I Heart Guitar: Yeah. Yeah. I’m looking forward to when you get to Promised Land! That record was huge for me.

Geoff Tate: Oh wow! Yeah. Yeah. I love that album a lot. Yeah. I was just actually this weekend, this weekend, I was just up in San Juan Island where we recorded the Promised Land album and I was sort of reminiscing to some friends and my family was with me about all the places where we recorded and what we did while we were there and showing them some of the locations, you know, it was kind of fun going kind of going back to time

I Heart Guitar: What does that album mean to you now? Like it went so deep lyrically into a lot of things and to me it was like a new sound that was, you know, it was dark, it was aggressive, it wasn’t quite as, as pop oriented as, you know, as empire was. Did it feel like you were kind of treading new ground at the time?

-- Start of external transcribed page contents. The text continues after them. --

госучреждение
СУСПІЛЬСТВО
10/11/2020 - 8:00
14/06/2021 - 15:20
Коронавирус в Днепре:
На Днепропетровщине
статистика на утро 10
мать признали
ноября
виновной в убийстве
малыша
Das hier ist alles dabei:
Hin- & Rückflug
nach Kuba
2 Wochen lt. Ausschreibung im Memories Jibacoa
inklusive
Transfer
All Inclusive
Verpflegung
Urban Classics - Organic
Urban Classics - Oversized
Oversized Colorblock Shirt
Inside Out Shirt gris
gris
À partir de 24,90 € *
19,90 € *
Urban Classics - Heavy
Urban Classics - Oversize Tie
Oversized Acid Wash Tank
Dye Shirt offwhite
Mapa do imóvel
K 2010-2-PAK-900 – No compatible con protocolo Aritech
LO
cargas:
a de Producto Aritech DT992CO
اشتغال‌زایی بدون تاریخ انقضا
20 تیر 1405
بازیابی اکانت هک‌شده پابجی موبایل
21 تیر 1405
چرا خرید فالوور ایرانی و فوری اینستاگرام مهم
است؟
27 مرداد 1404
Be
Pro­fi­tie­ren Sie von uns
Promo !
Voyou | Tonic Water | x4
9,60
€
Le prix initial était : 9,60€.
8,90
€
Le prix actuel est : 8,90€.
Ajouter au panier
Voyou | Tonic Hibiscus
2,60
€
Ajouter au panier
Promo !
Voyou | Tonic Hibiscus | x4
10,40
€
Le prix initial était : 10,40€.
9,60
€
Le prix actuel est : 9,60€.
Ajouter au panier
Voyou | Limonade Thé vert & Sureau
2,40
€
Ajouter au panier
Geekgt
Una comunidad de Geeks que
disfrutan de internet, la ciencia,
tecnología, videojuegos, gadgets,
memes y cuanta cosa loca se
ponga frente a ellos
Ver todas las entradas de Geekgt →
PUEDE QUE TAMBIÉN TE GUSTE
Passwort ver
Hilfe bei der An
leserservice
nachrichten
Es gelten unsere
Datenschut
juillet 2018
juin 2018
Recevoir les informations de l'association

Geoff Tate: Uh, yeah, it did. It felt like, um, well we hadn’t actually made music together as a band for, Oh, I guess three years. We took time off and just sort of tried to adjust to our, new surroundings that we found ourselves and after the success of Mindcrime and Empire. And I think that we were very separate, you know, as people and had moved on and from each other and, and you know, people had started, got married, started families, um, had divorces in that period of time. And we started up new businesses, took up hobbies, had children, you know, all kinds of life happened in that period of time. And so really, you know, to get the band sort of back into the headspace and creating, we decided to go to this remote Island and live up there and, and you know, make music again, in a studio that we built, and kind of tried to make the record in a real organic way. So that was the goal, really is to sort of come back together and see what we could, we could do again. I think the record was about that. It was about exploring what we had been through over the last few years and where we were at generally at at the moment, how we had progressed or declined or, you know, what was, what was feeding our inspiration at that point, uwas really the discovery, you know, really was, trying to find out what had been going on, you know. And, uh, so the album has a lot of, uh, I guess maybe more introspective soul searching kind of songs on it. And I think it’s the first record that we ever made in my mind that sort of captured a mood and kind of stuck with it, you know, which I wanted to.

I Heart Guitar: Well it’s interesting too because a lot of bands would come out of like a really big success like Empire and the next album would have been very literally about, “Oh yeah, the music industry is a hideous bitch goddess” and all this. Whereas as you said, it was more introspective, I guess it was about how you felt about what was going on rather than just describing what was going on, which there are so many albums out there like that which are like “Oh, I’m disillusioned because the music industry is different to how I thought it would be at this level.” But instead you didn’t do songs specifically saying, you know, “this is where our careers are at.” It was, “this is how I’m feeling.” And so that I think allows people to apply their own experiences to it, even though their experiences might be nothing like, what inspired it.

Geoff Tate: Yeah. That’s an interesting way of looking at it. A lot of people thought it was just too fucking melancholy.